Parei de me aprofundar pra ver se dava uma apaziguada aqui dentro. Dois anos de pandemia gerida pelo Bolsonaro foi muito pesado pro meu psicológico, minha analista que o diga. Não negar essa doença requereu de nós muito sangue frio, porque a situação foi desesperadora. No início, eu ainda aguerrida de minha vida pregressa, falei, escrevi, até me vesti de verde e amarelo (veja aqui). Mas depois, depois de tanto tempo, depois da vacina, depois de tanta coisa ruim e gente ruim no poder, e depois de, apesar de tudo, a vacina ter chegado ao meu braço e eu poder ter certa liberdade, eu recuei, me calei de cansaço e fui tentar recuperar a vitalidade na minha vida.

Mas não é porque eu não escrevi que eu não vi!

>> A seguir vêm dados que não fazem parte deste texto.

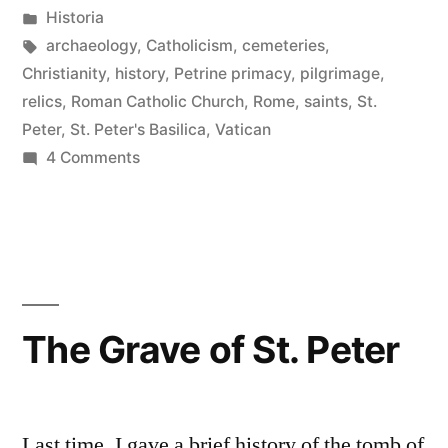
by
Posted
Historia
Peter”
in
Tags:
archaeology
,
Catholicism
,
cemeteries
,
Christianity
,
history
,
Petrine primacy
,
pilgrimage
,
relics
,
Roman Catholic Church
,
Rome
,
saints
,
St.
Peter
,
St. Peter's Basilica
,
Vatican
on
4 Comments
The
Bones
of
St.
Peter
The Grave of St. Peter
Last time, I gave a brief history of the tomb of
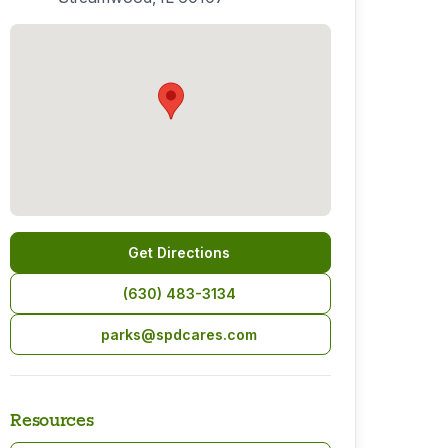
Get Directions
(630) 483-3134
parks@spdcares.com
Resources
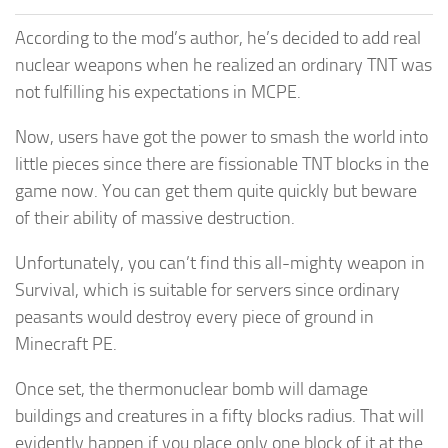
According to the mod’s author, he’s decided to add real
nuclear weapons when he realized an ordinary TNT was
not fulfilling his expectations in MCPE.
Now, users have got the power to smash the world into
little pieces since there are fissionable TNT blocks in the
game now. You can get them quite quickly but beware
of their ability of massive destruction.
Unfortunately, you can’t find this all-mighty weapon in
Survival, which is suitable for servers since ordinary
peasants would destroy every piece of ground in
Minecraft PE.
Once set, the thermonuclear bomb will damage
buildings and creatures in a fifty blocks radius. That will
evidently happen if you place only one block of it at the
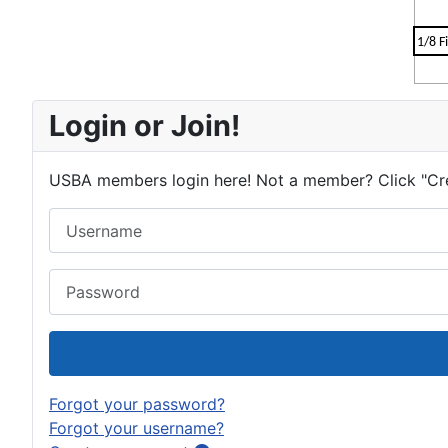
1/8 F
Login or Join!
USBA members login here! Not a member? Click "Cr
Username
Password
Forgot your password?
Forgot your username?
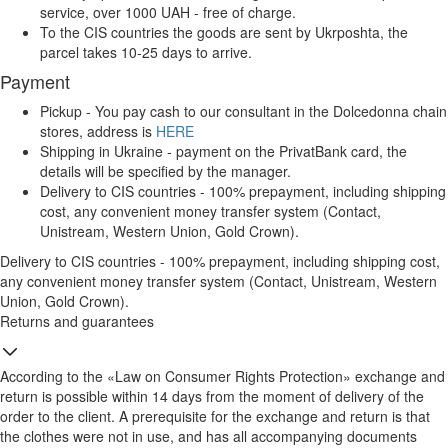
service, over 1000 UAH - free of charge.
To the CIS countries the goods are sent by Ukrposhta, the
parcel takes 10-25 days to arrive.
Payment
Pickup - You pay cash to our consultant in the Dolcedonna chain
stores, address is
HERE
Shipping in Ukraine - payment on the PrivatBank card, the
details will be specified by the manager.
Delivery to CIS countries - 100% prepayment, including shipping
cost, any convenient money transfer system (Contact,
Unistream, Western Union, Gold Crown).
Delivery to CIS countries - 100% prepayment, including shipping cost,
any convenient money transfer system (Contact, Unistream, Western
Union, Gold Crown).
Returns and guarantees
According to the «Law on Consumer Rights Protection» exchange and
return is possible within 14 days from the moment of delivery of the
order to the client. A prerequisite for the exchange and return is that
the clothes were not in use, and has all accompanying documents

Agora, apesar de uma gripe horrorosa, que não é Covid, mas é forte, eu já me sinto mais forte pra poder encarar de frente o que o 2022 vai exigir da gente. Eu me dei conta também que a forma que eu escolhi de enxergar o mundo tá longe de me trazer felicidade, mas é a única que considero possível. O que não significa, claro, que eu seja uma pessoa infeliz, maaaas que compromete a minha felicidade, isso compromete. Mas é a forma que eu acho bonito estar no mundo, é a forma que eu penso que a gente consegue se relacionar, se conectar, arrancar um sorriso, ou uma esperança e isso, de alguma forma, volta pra gente.

Daqui pra frente, pretendo estar com a pena em punho pra descer o sarrafo e pra elogiar também. Política, amor, história, literatura, cultura, raiva, mágoa, paixão, ódio… Vai tudo voltar a passar por aqui. Eu devo voltar a ser eu mesma. Vamos juntxs?